_What to do:_ Reproduce word for word the part of the passage about Phil Ochs in Concert starting with "Phil Ochs chronology" and going on through "to be all-acoustic.".

== Text segment ==

Live album by Phil Ochs
- Released: March 1966
- Recorded: Late 1965 – early 1966
- Venue: Jordan Hall (Boston); Judson Hall (New York City);
- Genre: Folk
- Length: 43:07
- Label: Elektra
- Producer: Mark Abramson; Jac Holzman;

Phil Ochs chronology
| I Ain't Marching Anymore (1965) | Phil Ochs in Concert (1966) | Pleasures of the Harbor (1967) |

= Phil Ochs in Concert =

Phil Ochs in Concert is Phil Ochs' third long player, released in 1966 on Elektra Records. Despite its title, it was not entirely live, as several tracks were actually re-recorded, owing to flaws in the live recordings made in Boston and New York City in late 1965 and early 1966. The album's producers retained the essence of a live album by including song patter and audience reactions between and during the songs. Phil Ochs in Concert features many of the folksinger's most enduring songs and represents the culmination of Ochs' folk career, the last of his original albums to be all-acoustic.

==Songs==
"There but for Fortune", which opens side two of the LP, is perhaps the best-known track. A minor hit for Joan Baez (whom Ochs jokingly credits with its authoring on the CD release—the remark was edited out of the album master), this song encourages people to count themselves as fortunate, as fate takes its toll on those with broken lives who might have turned out differently under other circumstances, and makes the point that negative things can happen to anyone.

Perhaps the second most known track, "Love Me, I'm a Liberal", is a sarcastic take on the fair-weather politics of mainstream American liberals. It has been covered (often with updated lyrics) many times since its initial release.

===
== Data excerpts ==

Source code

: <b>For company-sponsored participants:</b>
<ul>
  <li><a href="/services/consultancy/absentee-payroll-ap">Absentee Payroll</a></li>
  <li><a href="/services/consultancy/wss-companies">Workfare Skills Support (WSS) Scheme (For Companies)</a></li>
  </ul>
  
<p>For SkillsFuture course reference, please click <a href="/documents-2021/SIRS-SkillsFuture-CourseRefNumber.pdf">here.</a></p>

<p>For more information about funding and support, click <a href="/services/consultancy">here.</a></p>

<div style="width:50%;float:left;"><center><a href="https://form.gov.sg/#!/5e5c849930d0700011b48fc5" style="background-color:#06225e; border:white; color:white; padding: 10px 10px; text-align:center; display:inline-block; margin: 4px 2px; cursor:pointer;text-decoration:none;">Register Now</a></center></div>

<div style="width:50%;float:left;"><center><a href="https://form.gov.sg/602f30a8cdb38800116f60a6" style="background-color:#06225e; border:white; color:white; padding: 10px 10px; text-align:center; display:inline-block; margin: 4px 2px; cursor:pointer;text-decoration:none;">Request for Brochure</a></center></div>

===

_Written solution:_
Phil Ochs chronology
| I Ain't Marching Anymore (1965) | Phil Ochs in Concert (1966) | Pleasures of the Harbor (1967) |

= Phil Ochs in Concert =

Phil Ochs in Concert is Phil Ochs' third long player, released in 1966 on Elektra Records. Despite its title, it was not entirely live, as several tracks were actually re-recorded, owing to flaws in the live recordings made in Boston and New York City in late 1965 and early 1966. The album's producers retained the essence of a live album by including song patter and audience reactions between and during the songs. Phil Ochs in Concert features many of the folksinger's most enduring songs and represents the culmination of Ochs' folk career, the last of his original albums to be all-acoustic.